(Bloomberg) — The price of copper, a barometer for the global economy, could jump in 2020 with capital spending for new production down and stockpiles tapped out at a time when U.S.-China trade tensions are easing.
The threat of a long trade war limited mining activity and kept manufacturers from adding to their stocks. The result: Inventories at warehouses tracked by the three international exchanges, a last resort for supply, have shrunk by about 37% since July to just shy of 300,000 tons, equivalent to just 1.2% of global consumption. Meanwhile, mine production fell 0.4% last year from 2018.

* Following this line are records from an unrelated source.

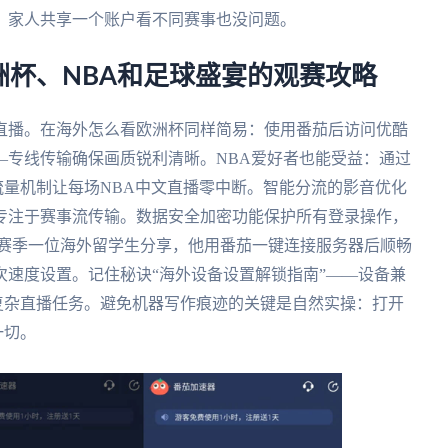
，家人共享一个账户看不同赛事也没问题。
杯、NBA和足球盛宴的观赛攻略
直播。在海外怎么看欧洲杯同样简易：使用番茄后访问优酷
—专线传输确保画质锐利清晰。NBA爱好者也能受益：通过
流量机制让每场NBA中文直播零中断。智能分流的影音优化
专注于赛事流传输。数据安全加密功能保护所有登录操作，
：上赛季一位海外留学生分享，他用番茄一键连接服务器后顺畅
速度设置。记住秘诀“海外设备设置解锁指南”——设备兼
复杂直播任务。避免机器写作痕迹的关键是自然实操：打开
一切。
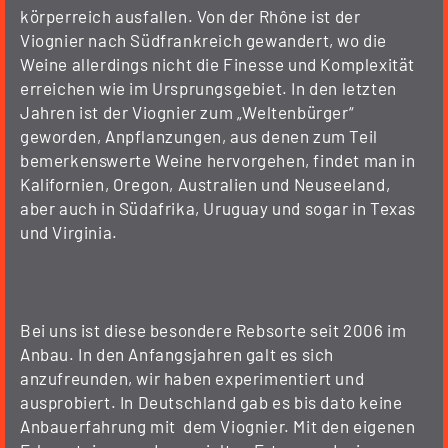
körperreich ausfallen. Von der Rhône ist der
Viognier nach Südfrankreich gewandert, wo die
Weine allerdings nicht die Finesse und Komplexität
erreichen wie im Ursprungsgebiet. In den letzten
Jahren ist der Viognier zum „Weltenbürger“
geworden, Anpflanzungen, aus denen zum Teil
bemerkenswerte Weine hervorgehen, findet man in
Kalifornien, Oregon, Australien und Neuseeland,
aber auch in Südafrika, Uruguay und sogar in Texas
und Virginia.
Bei uns ist diese besondere Rebsorte seit 2006 im
Anbau. In den Anfangsjahren galt es sich
anzufreunden, wir haben experimentiert und
ausprobiert. In Deutschland gab es bis dato keine
Anbauerfahrung mit dem Viognier. Mit den eigenen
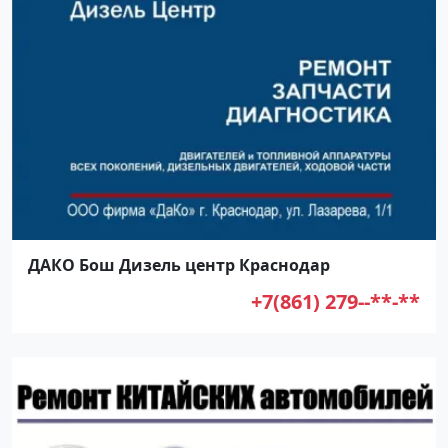
ДАКО Бош Дизель центр Краснодар
+7(861) 279--**-**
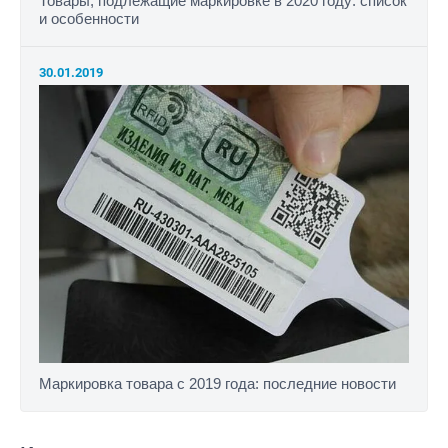
Товары, подлежащие маркировке в 2020 году: список
и особенности
30.01.2019
Маркировка товара с 2019 года: последние новости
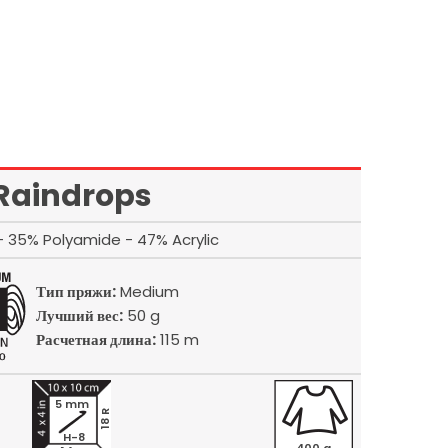
Raindrops
- 35% Polyamide - 47% Acrylic
Тип пряжи:
Medium
Лучший вес:
50 g
Расчетная длина:
115 m
5 mm
18 R
H-8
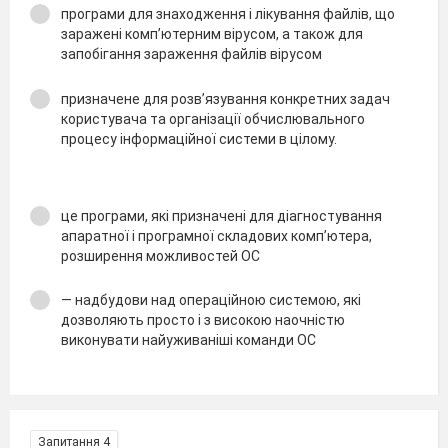
програми для знаходження і лікування файлів, що
заражені комп’ютерним вірусом, а також для
запобігання зараження файлів вірусом
призначене для розв’язування конкретних задач
користувача та організації обчислювального
процесу інформаційної системи в цілому.
це програми, які призначені для діагностування
апаратної і програмної складових комп’ютера,
розширення можливостей ОС
— надбудови над операційною системою, які
дозволяють просто i з високою наочністю
виконувати найуживаніші команди ОС
Запитання 4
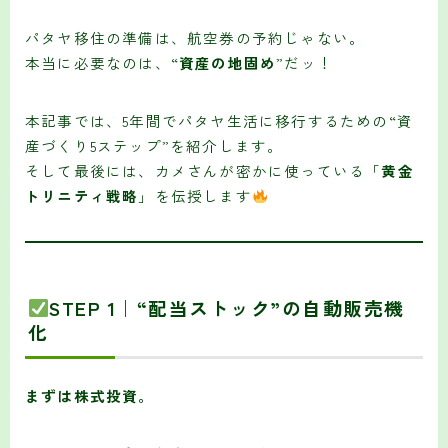
パタヤ移住の準備は、航空券の予約じゃない。
本当に必要なのは、“
資産の地固め
”だッ！
本記事では、5年間でパタヤ生活に移行するための“資
産づくり5ステップ”を紹介します。
そして最後には、カメさんが密かに使っている「
黄金
トリニティ戦略
」を伝授します
STEP 1｜“配当ストック”の自動販売機
化
まずは株式投資。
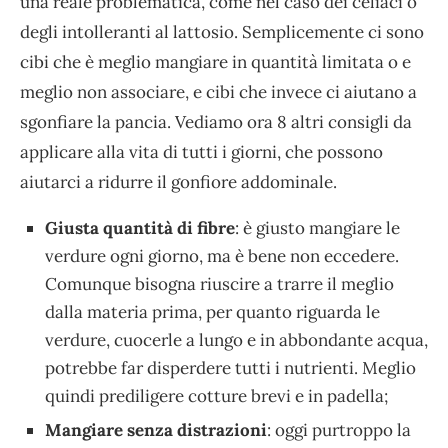
una reale problematica, come nel caso dei celiaci o
degli intolleranti al lattosio. Semplicemente ci sono
cibi che è meglio mangiare in quantità limitata o e
meglio non associare, e cibi che invece ci aiutano a
sgonfiare la pancia. Vediamo ora 8 altri consigli da
applicare alla vita di tutti i giorni, che possono
aiutarci a ridurre il gonfiore addominale.
Giusta quantità di fibre
: è giusto mangiare le
verdure ogni giorno, ma è bene non eccedere.
Comunque bisogna riuscire a trarre il meglio
dalla materia prima, per quanto riguarda le
verdure, cuocerle a lungo e in abbondante acqua,
potrebbe far disperdere tutti i nutrienti. Meglio
quindi prediligere cotture brevi e in padella;
Mangiare senza distrazioni
: oggi purtroppo la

That has large international banks largely bullish on the metal. Citigroup Inc. sees demand in China, the top consumer, jumping 2.6% after barely rising in 2019, powered by power grid and automaker investments. Goldman Sachs Group Inc. analysts see prices at $7,000 a metric ton in 2020, according to a December report. That follows a 3.5% gain to $6,174 in 2019.
“Europe and developed Asia have been destocking pretty aggressively over the past six months or so,” said Colin Hamilton, an analyst at BMO Capital Markets, by phone. “You can’t do that forever.”
Copper, a malleable conductor of both heat and electricity, serves as a barometer of global economies because of its broad use in wiring and motors, construction materials, electronics, and in vehicles for everything from radiators and connectors to brakes and bearings.